──────── Input material ────────
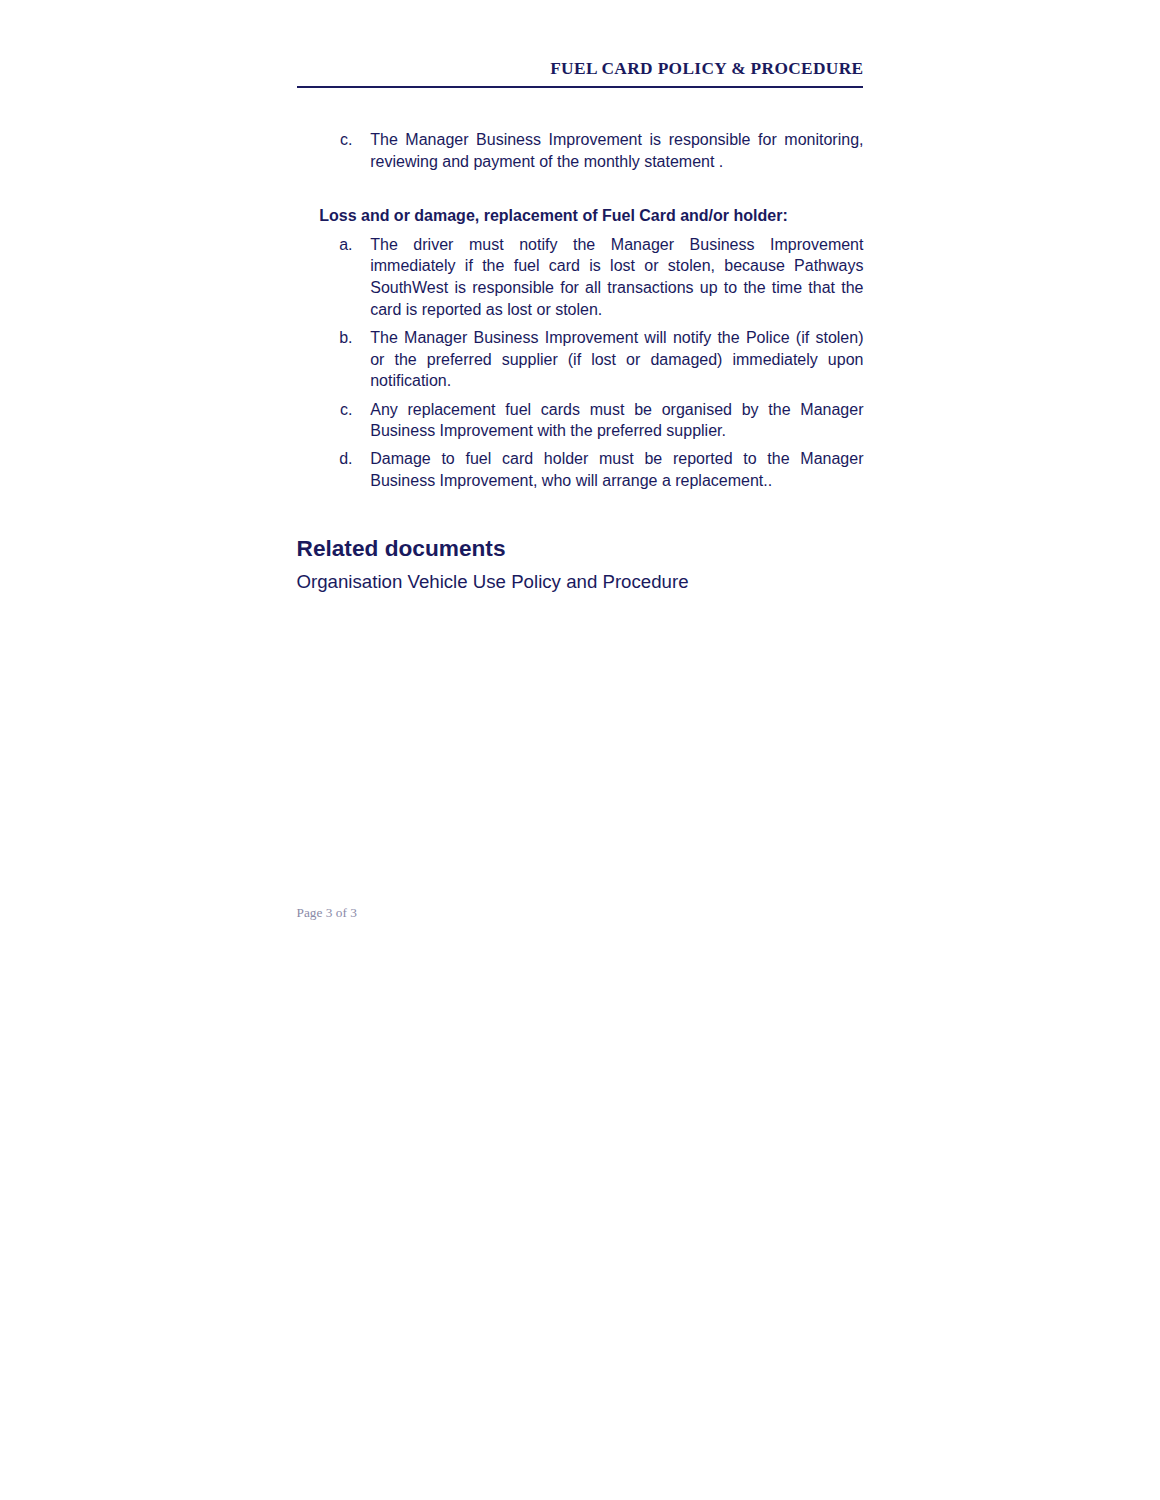FUEL CARD POLICY & PROCEDURE
The Manager Business Improvement is responsible for monitoring, reviewing and payment of the monthly statement .
Loss and or damage, replacement of Fuel Card and/or holder:
The driver must notify the Manager Business Improvement immediately if the fuel card is lost or stolen, because Pathways SouthWest is responsible for all transactions up to the time that the card is reported as lost or stolen.
The Manager Business Improvement will notify the Police (if stolen) or the preferred supplier (if lost or damaged) immediately upon notification.
Any replacement fuel cards must be organised by the Manager Business Improvement with the preferred supplier.
Damage to fuel card holder must be reported to the Manager Business Improvement, who will arrange a replacement..
Related documents
Organisation Vehicle Use Policy and Procedure
Page 3 of 3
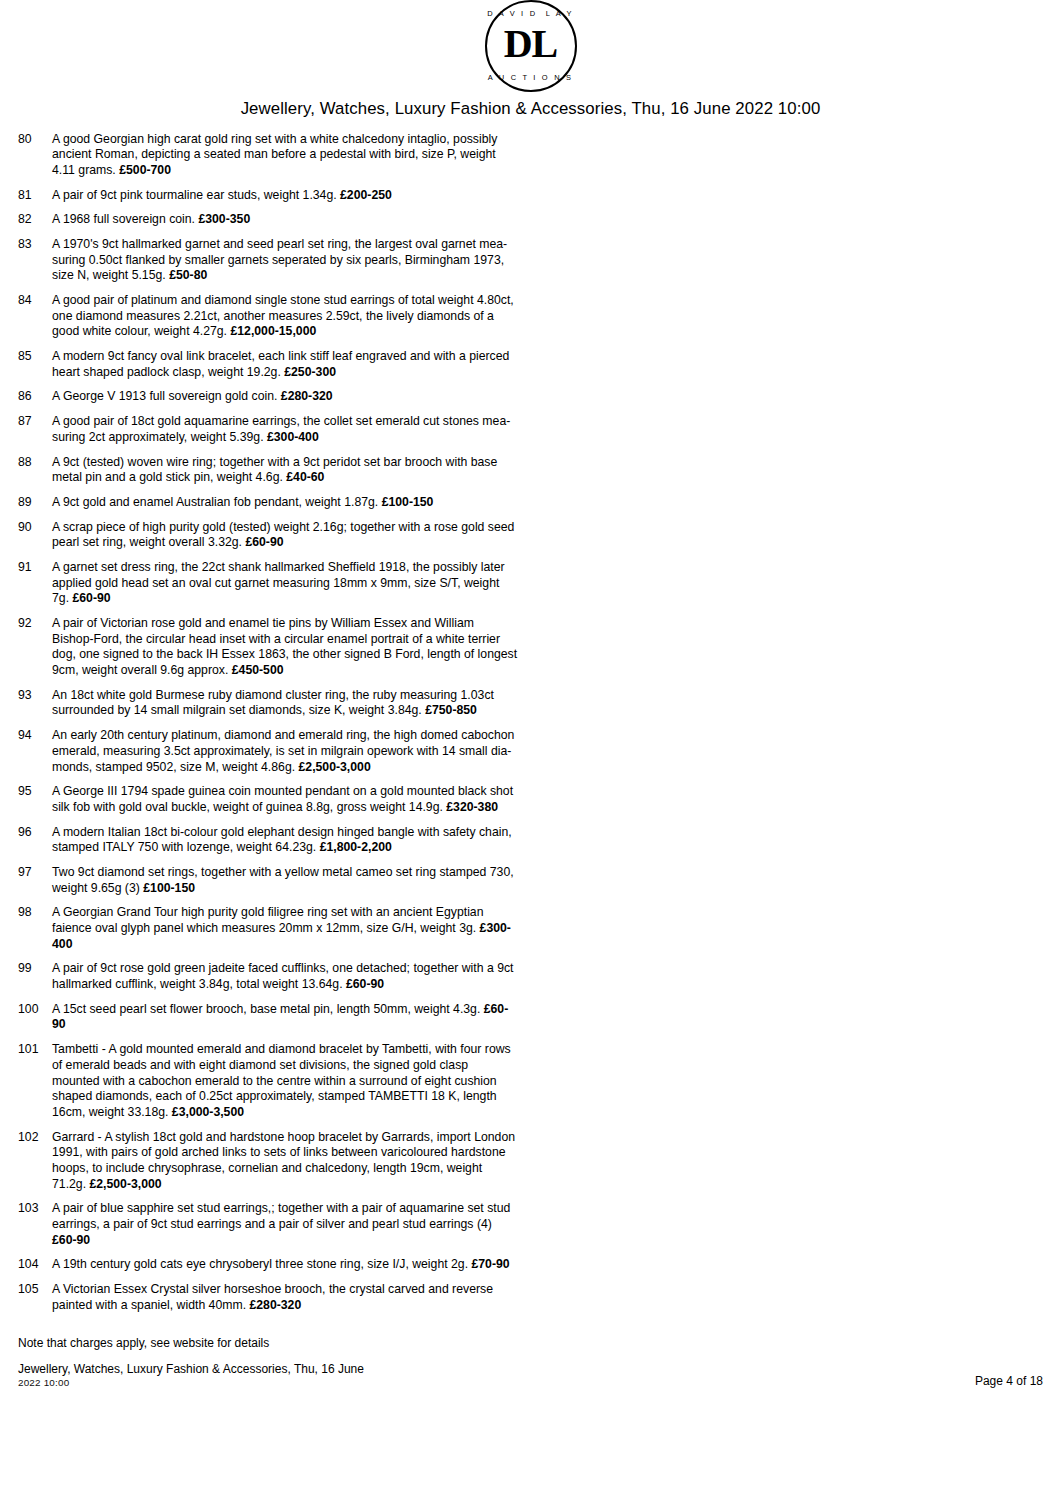D A V I D L A Y
DL
A U C T I O N S
Jewellery, Watches, Luxury Fashion & Accessories, Thu, 16 June 2022 10:00
80
A good Georgian high carat gold ring set with a white chalcedony intaglio, possibly ancient Roman, depicting a seated man before a pedestal with bird, size P, weight 4.11 grams. £500-700
81
A pair of 9ct pink tourmaline ear studs, weight 1.34g. £200-250
82
A 1968 full sovereign coin. £300-350
83
A 1970's 9ct hallmarked garnet and seed pearl set ring, the largest oval garnet measuring 0.50ct flanked by smaller garnets seperated by six pearls, Birmingham 1973, size N, weight 5.15g. £50-80
84
A good pair of platinum and diamond single stone stud earrings of total weight 4.80ct, one diamond measures 2.21ct, another measures 2.59ct, the lively diamonds of a good white colour, weight 4.27g. £12,000-15,000
85
A modern 9ct fancy oval link bracelet, each link stiff leaf engraved and with a pierced heart shaped padlock clasp, weight 19.2g. £250-300
86
A George V 1913 full sovereign gold coin. £280-320
87
A good pair of 18ct gold aquamarine earrings, the collet set emerald cut stones measuring 2ct approximately, weight 5.39g. £300-400
88
A 9ct (tested) woven wire ring; together with a 9ct peridot set bar brooch with base metal pin and a gold stick pin, weight 4.6g. £40-60
89
A 9ct gold and enamel Australian fob pendant, weight 1.87g. £100-150
90
A scrap piece of high purity gold (tested) weight 2.16g; together with a rose gold seed pearl set ring, weight overall 3.32g. £60-90
91
A garnet set dress ring, the 22ct shank hallmarked Sheffield 1918, the possibly later applied gold head set an oval cut garnet measuring 18mm x 9mm, size S/T, weight 7g. £60-90
92
A pair of Victorian rose gold and enamel tie pins by William Essex and William Bishop-Ford, the circular head inset with a circular enamel portrait of a white terrier dog, one signed to the back IH Essex 1863, the other signed B Ford, length of longest 9cm, weight overall 9.6g approx. £450-500
93
An 18ct white gold Burmese ruby diamond cluster ring, the ruby measuring 1.03ct surrounded by 14 small milgrain set diamonds, size K, weight 3.84g. £750-850
94
An early 20th century platinum, diamond and emerald ring, the high domed cabochon emerald, measuring 3.5ct approximately, is set in milgrain opework with 14 small diamonds, stamped 9502, size M, weight 4.86g. £2,500-3,000
95
A George III 1794 spade guinea coin mounted pendant on a gold mounted black shot silk fob with gold oval buckle, weight of guinea 8.8g, gross weight 14.9g. £320-380
96
A modern Italian 18ct bi-colour gold elephant design hinged bangle with safety chain, stamped ITALY 750 with lozenge, weight 64.23g. £1,800-2,200
97
Two 9ct diamond set rings, together with a yellow metal cameo set ring stamped 730, weight 9.65g (3) £100-150
98
A Georgian Grand Tour high purity gold filigree ring set with an ancient Egyptian faience oval glyph panel which measures 20mm x 12mm, size G/H, weight 3g. £300-400
99
A pair of 9ct rose gold green jadeite faced cufflinks, one detached; together with a 9ct hallmarked cufflink, weight 3.84g, total weight 13.64g. £60-90
100
A 15ct seed pearl set flower brooch, base metal pin, length 50mm, weight 4.3g. £60-90
101
Tambetti - A gold mounted emerald and diamond bracelet by Tambetti, with four rows of emerald beads and with eight diamond set divisions, the signed gold clasp mounted with a cabochon emerald to the centre within a surround of eight cushion shaped diamonds, each of 0.25ct approximately, stamped TAMBETTI 18 K, length 16cm, weight 33.18g. £3,000-3,500
102
Garrard - A stylish 18ct gold and hardstone hoop bracelet by Garrards, import London 1991, with pairs of gold arched links to sets of links between varicoloured hardstone hoops, to include chrysophrase, cornelian and chalcedony, length 19cm, weight 71.2g. £2,500-3,000
103
A pair of blue sapphire set stud earrings,; together with a pair of aquamarine set stud earrings, a pair of 9ct stud earrings and a pair of silver and pearl stud earrings (4) £60-90
104
A 19th century gold cats eye chrysoberyl three stone ring, size I/J, weight 2g. £70-90
105
A Victorian Essex Crystal silver horseshoe brooch, the crystal carved and reverse painted with a spaniel, width 40mm. £280-320
Note that charges apply, see website for details
Jewellery, Watches, Luxury Fashion & Accessories, Thu, 16 June
2022 10:00
Page 4 of 18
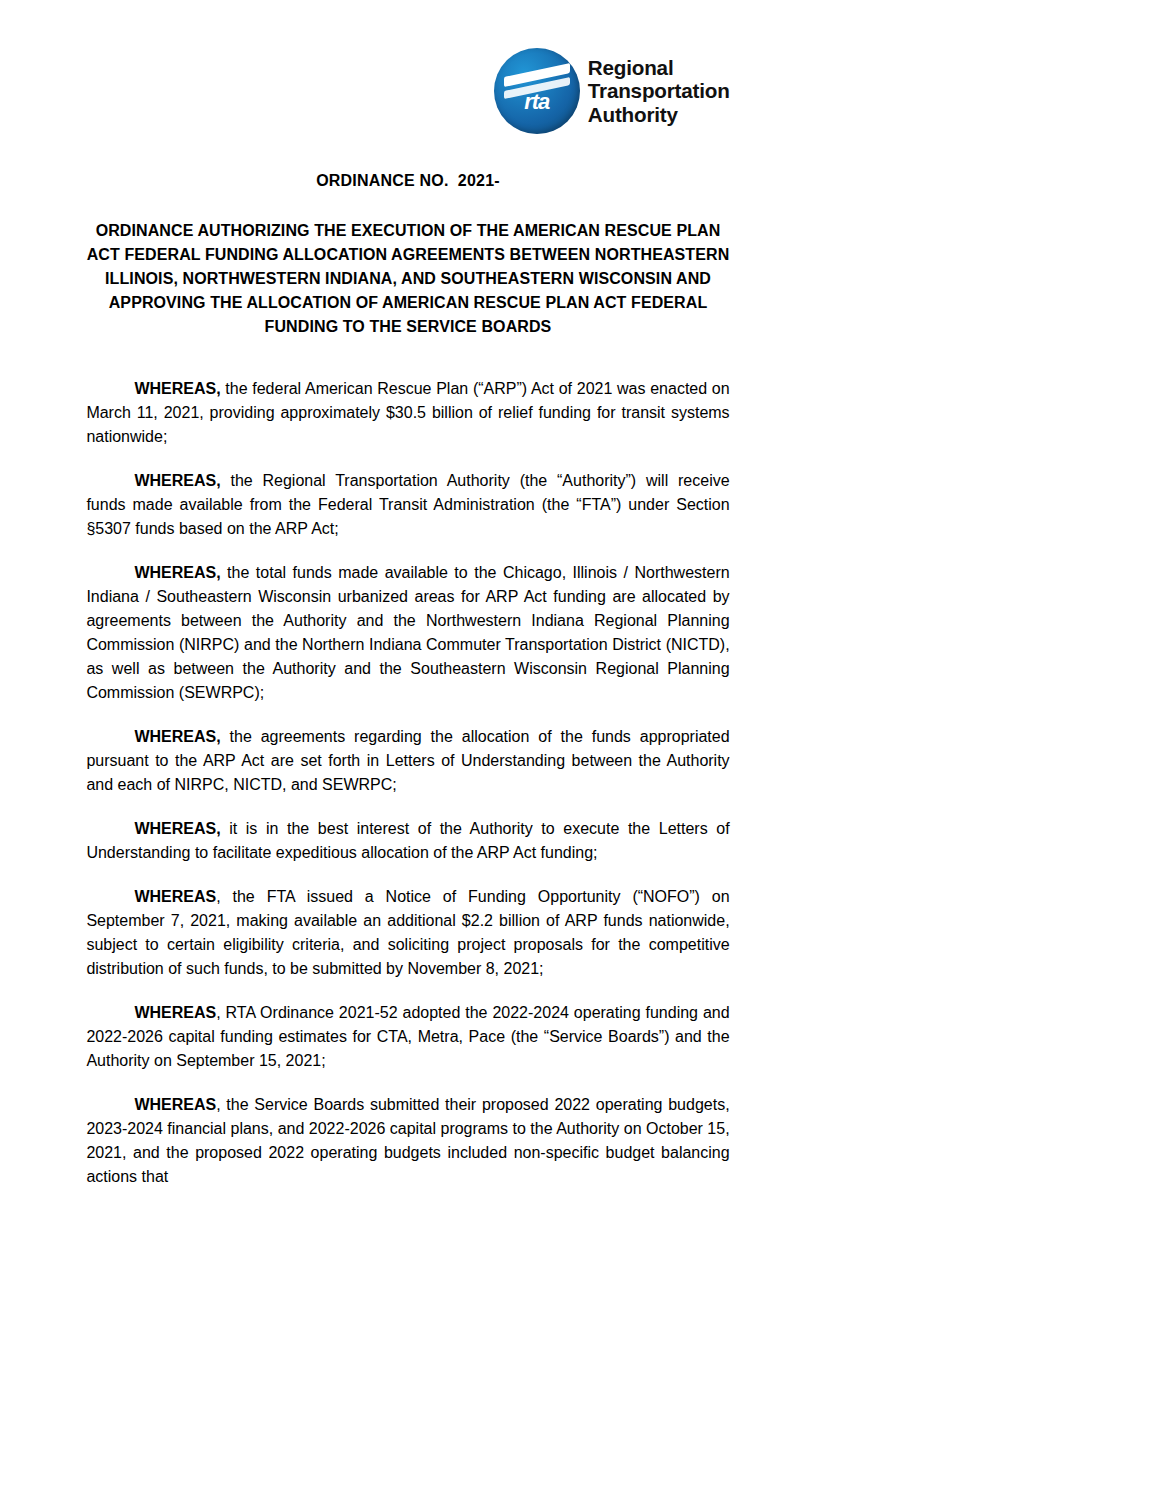rta
Regional
Transportation
Authority
ORDINANCE NO. 2021-
ORDINANCE AUTHORIZING THE EXECUTION OF THE AMERICAN RESCUE PLAN ACT FEDERAL FUNDING ALLOCATION AGREEMENTS BETWEEN NORTHEASTERN ILLINOIS, NORTHWESTERN INDIANA, AND SOUTHEASTERN WISCONSIN AND APPROVING THE ALLOCATION OF AMERICAN RESCUE PLAN ACT FEDERAL FUNDING TO THE SERVICE BOARDS
WHEREAS, the federal American Rescue Plan (“ARP”) Act of 2021 was enacted on March 11, 2021, providing approximately $30.5 billion of relief funding for transit systems nationwide;
WHEREAS, the Regional Transportation Authority (the “Authority”) will receive funds made available from the Federal Transit Administration (the “FTA”) under Section §5307 funds based on the ARP Act;
WHEREAS, the total funds made available to the Chicago, Illinois / Northwestern Indiana / Southeastern Wisconsin urbanized areas for ARP Act funding are allocated by agreements between the Authority and the Northwestern Indiana Regional Planning Commission (NIRPC) and the Northern Indiana Commuter Transportation District (NICTD), as well as between the Authority and the Southeastern Wisconsin Regional Planning Commission (SEWRPC);
WHEREAS, the agreements regarding the allocation of the funds appropriated pursuant to the ARP Act are set forth in Letters of Understanding between the Authority and each of NIRPC, NICTD, and SEWRPC;
WHEREAS, it is in the best interest of the Authority to execute the Letters of Understanding to facilitate expeditious allocation of the ARP Act funding;
WHEREAS, the FTA issued a Notice of Funding Opportunity (“NOFO”) on September 7, 2021, making available an additional $2.2 billion of ARP funds nationwide, subject to certain eligibility criteria, and soliciting project proposals for the competitive distribution of such funds, to be submitted by November 8, 2021;
WHEREAS, RTA Ordinance 2021-52 adopted the 2022-2024 operating funding and 2022-2026 capital funding estimates for CTA, Metra, Pace (the “Service Boards”) and the Authority on September 15, 2021;
WHEREAS, the Service Boards submitted their proposed 2022 operating budgets, 2023-2024 financial plans, and 2022-2026 capital programs to the Authority on October 15, 2021, and the proposed 2022 operating budgets included non-specific budget balancing actions that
────────
◆ What this task involves:
Copy every record above exactly, leaving out any pictures.

◆ Your solution:
FUEL CARD POLICY & PROCEDURE
The Manager Business Improvement is responsible for monitoring, reviewing and payment of the monthly statement .
Loss and or damage, replacement of Fuel Card and/or holder:
The driver must notify the Manager Business Improvement immediately if the fuel card is lost or stolen, because Pathways SouthWest is responsible for all transactions up to the time that the card is reported as lost or stolen.
The Manager Business Improvement will notify the Police (if stolen) or the preferred supplier (if lost or damaged) immediately upon notification.
Any replacement fuel cards must be organised by the Manager Business Improvement with the preferred supplier.
Damage to fuel card holder must be reported to the Manager Business Improvement, who will arrange a replacement..
Related documents
Organisation Vehicle Use Policy and Procedure
Page 3 of 3
D A V I D L A Y
DL
A U C T I O N S
Jewellery, Watches, Luxury Fashion & Accessories, Thu, 16 June 2022 10:00
80
A good Georgian high carat gold ring set with a white chalcedony intaglio, possibly ancient Roman, depicting a seated man before a pedestal with bird, size P, weight 4.11 grams. £500-700
81
A pair of 9ct pink tourmaline ear studs, weight 1.34g. £200-250
82
A 1968 full sovereign coin. £300-350
83
A 1970's 9ct hallmarked garnet and seed pearl set ring, the largest oval garnet measuring 0.50ct flanked by smaller garnets seperated by six pearls, Birmingham 1973, size N, weight 5.15g. £50-80
84
A good pair of platinum and diamond single stone stud earrings of total weight 4.80ct, one diamond measures 2.21ct, another measures 2.59ct, the lively diamonds of a good white colour, weight 4.27g. £12,000-15,000
85
A modern 9ct fancy oval link bracelet, each link stiff leaf engraved and with a pierced heart shaped padlock clasp, weight 19.2g. £250-300
86
A George V 1913 full sovereign gold coin. £280-320
87
A good pair of 18ct gold aquamarine earrings, the collet set emerald cut stones measuring 2ct approximately, weight 5.39g. £300-400
88
A 9ct (tested) woven wire ring; together with a 9ct peridot set bar brooch with base metal pin and a gold stick pin, weight 4.6g. £40-60
89
A 9ct gold and enamel Australian fob pendant, weight 1.87g. £100-150
90
A scrap piece of high purity gold (tested) weight 2.16g; together with a rose gold seed pearl set ring, weight overall 3.32g. £60-90
91
A garnet set dress ring, the 22ct shank hallmarked Sheffield 1918, the possibly later applied gold head set an oval cut garnet measuring 18mm x 9mm, size S/T, weight 7g. £60-90
92
A pair of Victorian rose gold and enamel tie pins by William Essex and William Bishop-Ford, the circular head inset with a circular enamel portrait of a white terrier dog, one signed to the back IH Essex 1863, the other signed B Ford, length of longest 9cm, weight overall 9.6g approx. £450-500
93
An 18ct white gold Burmese ruby diamond cluster ring, the ruby measuring 1.03ct surrounded by 14 small milgrain set diamonds, size K, weight 3.84g. £750-850
94
An early 20th century platinum, diamond and emerald ring, the high domed cabochon emerald, measuring 3.5ct approximately, is set in milgrain opework with 14 small diamonds, stamped 9502, size M, weight 4.86g. £2,500-3,000
95
A George III 1794 spade guinea coin mounted pendant on a gold mounted black shot silk fob with gold oval buckle, weight of guinea 8.8g, gross weight 14.9g. £320-380
96
A modern Italian 18ct bi-colour gold elephant design hinged bangle with safety chain, stamped ITALY 750 with lozenge, weight 64.23g. £1,800-2,200
97
Two 9ct diamond set rings, together with a yellow metal cameo set ring stamped 730, weight 9.65g (3) £100-150
98
A Georgian Grand Tour high purity gold filigree ring set with an ancient Egyptian faience oval glyph panel which measures 20mm x 12mm, size G/H, weight 3g. £300-400
99
A pair of 9ct rose gold green jadeite faced cufflinks, one detached; together with a 9ct hallmarked cufflink, weight 3.84g, total weight 13.64g. £60-90
100
A 15ct seed pearl set flower brooch, base metal pin, length 50mm, weight 4.3g. £60-90
101
Tambetti - A gold mounted emerald and diamond bracelet by Tambetti, with four rows of emerald beads and with eight diamond set divisions, the signed gold clasp mounted with a cabochon emerald to the centre within a surround of eight cushion shaped diamonds, each of 0.25ct approximately, stamped TAMBETTI 18 K, length 16cm, weight 33.18g. £3,000-3,500
102
Garrard - A stylish 18ct gold and hardstone hoop bracelet by Garrards, import London 1991, with pairs of gold arched links to sets of links between varicoloured hardstone hoops, to include chrysophrase, cornelian and chalcedony, length 19cm, weight 71.2g. £2,500-3,000
103
A pair of blue sapphire set stud earrings,; together with a pair of aquamarine set stud earrings, a pair of 9ct stud earrings and a pair of silver and pearl stud earrings (4) £60-90
104
A 19th century gold cats eye chrysoberyl three stone ring, size I/J, weight 2g. £70-90
105
A Victorian Essex Crystal silver horseshoe brooch, the crystal carved and reverse painted with a spaniel, width 40mm. £280-320
Note that charges apply, see website for details
Jewellery, Watches, Luxury Fashion & Accessories, Thu, 16 June
2022 10:00
Page 4 of 18
rta
Regional
Transportation
Authority
ORDINANCE NO. 2021-
ORDINANCE AUTHORIZING THE EXECUTION OF THE AMERICAN RESCUE PLAN ACT FEDERAL FUNDING ALLOCATION AGREEMENTS BETWEEN NORTHEASTERN ILLINOIS, NORTHWESTERN INDIANA, AND SOUTHEASTERN WISCONSIN AND APPROVING THE ALLOCATION OF AMERICAN RESCUE PLAN ACT FEDERAL FUNDING TO THE SERVICE BOARDS
WHEREAS, the federal American Rescue Plan (“ARP”) Act of 2021 was enacted on March 11, 2021, providing approximately $30.5 billion of relief funding for transit systems nationwide;
WHEREAS, the Regional Transportation Authority (the “Authority”) will receive funds made available from the Federal Transit Administration (the “FTA”) under Section §5307 funds based on the ARP Act;
WHEREAS, the total funds made available to the Chicago, Illinois / Northwestern Indiana / Southeastern Wisconsin urbanized areas for ARP Act funding are allocated by agreements between the Authority and the Northwestern Indiana Regional Planning Commission (NIRPC) and the Northern Indiana Commuter Transportation District (NICTD), as well as between the Authority and the Southeastern Wisconsin Regional Planning Commission (SEWRPC);
WHEREAS, the agreements regarding the allocation of the funds appropriated pursuant to the ARP Act are set forth in Letters of Understanding between the Authority and each of NIRPC, NICTD, and SEWRPC;
WHEREAS, it is in the best interest of the Authority to execute the Letters of Understanding to facilitate expeditious allocation of the ARP Act funding;
WHEREAS, the FTA issued a Notice of Funding Opportunity (“NOFO”) on September 7, 2021, making available an additional $2.2 billion of ARP funds nationwide, subject to certain eligibility criteria, and soliciting project proposals for the competitive distribution of such funds, to be submitted by November 8, 2021;
WHEREAS, RTA Ordinance 2021-52 adopted the 2022-2024 operating funding and 2022-2026 capital funding estimates for CTA, Metra, Pace (the “Service Boards”) and the Authority on September 15, 2021;
WHEREAS, the Service Boards submitted their proposed 2022 operating budgets, 2023-2024 financial plans, and 2022-2026 capital programs to the Authority on October 15, 2021, and the proposed 2022 operating budgets included non-specific budget balancing actions that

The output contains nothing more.